To take irreversible steps in this direction, we need institutional reforms that will strengthen an EU-wide and especially euro zone-wide demos. But Treaty changes take a long time, and we cannot wait. In the meanwhile, we must therefore count on those who currently wield power, starting with the heads of government. We must count on their ability to identify intelligent compromises, to defend them before and possibly against their own parliaments and public opinions, and to help others defend them before theirs.

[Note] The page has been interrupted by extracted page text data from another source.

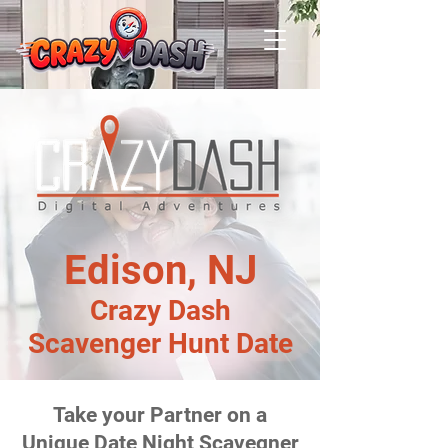
Edison, NJ
Crazy Dash
Scavenger Hunt Date
Take your Partner on a
Unique Date Night Scavegner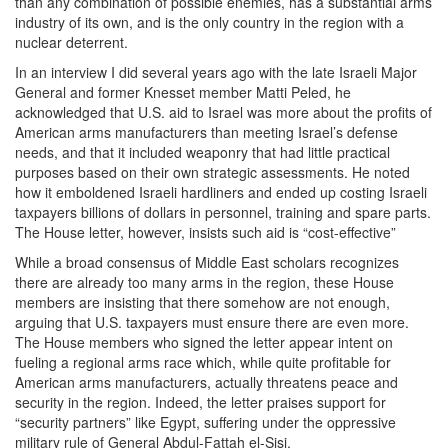
than any combination of possible enemies, has a substantial arms
industry of its own, and is the only country in the region with a
nuclear deterrent.
In an interview I did several years ago with the late Israeli Major
General and former Knesset member Matti Peled, he
acknowledged that U.S. aid to Israel was more about the profits of
American arms manufacturers than meeting Israel’s defense
needs, and that it included weaponry that had little practical
purposes based on their own strategic assessments. He noted
how it emboldened Israeli hardliners and ended up costing Israeli
taxpayers billions of dollars in personnel, training and spare parts.
The House letter, however, insists such aid is “cost-effective”
While a broad consensus of Middle East scholars recognizes
there are already too many arms in the region, these House
members are insisting that there somehow are not enough,
arguing that U.S. taxpayers must ensure there are even more.
The House members who signed the letter appear intent on
fueling a regional arms race which, while quite profitable for
American arms manufacturers, actually threatens peace and
security in the region. Indeed, the letter praises support for
“security partners” like Egypt, suffering under the oppressive
military rule of General Abdul-Fattah el-Sisi.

This will not always work, and never perfectly. And when the will of the powerful, however democratic, crushes the legitimate claims of the vulnerable, when fairness loses too badly to self-interest, we must be prepared to put pressure, to shout, to protest, to march in the streets, to ignite the squares, as we did within our respective nation-states. Greater social justice within our nation-states did not land ready-made from the drawer of some bureaucrat, let alone from the bookshelf of some philosopher. It had to be fought for. But at the European level, we face a huge hurdle. We don’t all speak the same language. And this has serious implications.

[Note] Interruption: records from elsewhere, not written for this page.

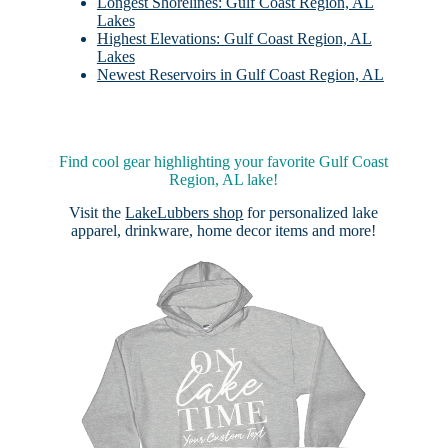
Longest Shorelines: Gulf Coast Region, AL
Lakes
Highest Elevations: Gulf Coast Region, AL
Lakes
Newest Reservoirs in Gulf Coast Region, AL
Find cool gear highlighting your favorite Gulf Coast
Region, AL lake!
Visit the
LakeLubbers shop
for personalized lake
apparel, drinkware, home decor items and more!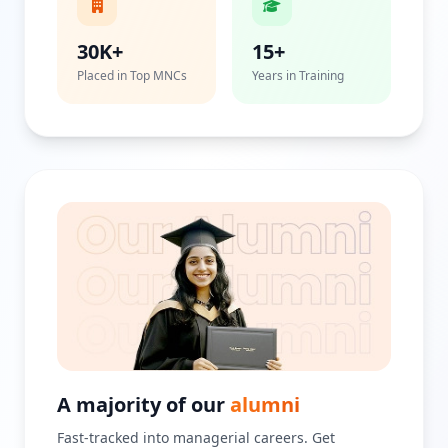
30K+
15+
Placed in Top MNCs
Years in Training
A majority of our
alumni
Fast-tracked into managerial careers. Get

It is not just that it makes it more difficult for national leaders, and their ministers, and their aides, to establish the relationship of mutual understanding, of empathy, of connivance, that makes it less arduous to reach an agreement with their peers. It also means that national public opinions are sharply separated and therefore not systematically exposed to opinions and arguments that are dominant elsewhere, nor as self-restrained as they would otherwise be at airing ethnic generalisations hostile to other countries. Moreover, language diversity makes it more difficult to mobilise across borders, to build solidarity and seal the alliances that are required by an effective fight for greater social justice at the level at which it needs to be fought today.

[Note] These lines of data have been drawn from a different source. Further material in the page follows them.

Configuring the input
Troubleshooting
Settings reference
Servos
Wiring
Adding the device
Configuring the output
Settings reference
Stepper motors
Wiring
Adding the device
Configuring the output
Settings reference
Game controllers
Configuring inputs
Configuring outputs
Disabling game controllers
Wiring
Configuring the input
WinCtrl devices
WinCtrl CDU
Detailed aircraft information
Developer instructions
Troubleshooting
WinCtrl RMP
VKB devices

Strangely, therefore, the most hopeful sustained trend in Europe today is something that may at first seem quite trivial: the rapid spread of English as the lingua franca of its younger generations. A shared language is no guarantee against conflict, not even against violent conflict. But one cannot hope for effective cross-border mobilisation, for less watertight public opinions, for more fluid contact between leaders, without a language they share. Whether as a weapon in our struggles, as a tool in our negotiations or as a medium in our deliberations, the ability to talk to each other is more important than ever in today’s Europe. The fact that more and more can do so, not just the powerful and the wealthy, must give us trust and hope that our European Union is not bound to drift into ever greater injustice; that it can be justified.

 

Notes

[1] This article is largely based on the epilogue of After the Storm. How to save democracy in Europe (L. van Middelaar & P. Van Parijs eds., Tielt: Lannoo, 2015), a collection of essays stemming from conversations between Herman Van Rompuy and a number of European thinkers during his second term as President of the European Council. It owes a lot to these encounters and to the contributions to this volume. The instrumental conception of democracy on which it relies is presented and illustrated in P. Van Parijs, Just Democracy: The Rawls-Machiavelli Programme (ECPR Press, 2011) and “Electoral democracy and its rivals”, in The Malaise of Electoral Democracy, and what to do about it (Re-Bel e-book 14, 2014, www.rethinkingbelgium.eu). The language dimension emphasized at the end is discussed at length in P. Van Parijs, Linguistic Justice for Europe and for the World (Oxford UP, 2011; in German: Suhrkamp, 2013; in Dutch: Lannoo, 2015). The argument behind the eurodividend proposal, mentioned in passing, is sketched in P. Van Parijs, “The Eurodividend”, www.socialeurope.eu/2013/07/the-euro-dividend

[2] ‘Demoi-cratic’, so understood, is not to be confused with ‘confederal’: it is not about how extensive and entrenched the powers of the components are but about the role the components play in the exercise of the powers entrenched at the centre.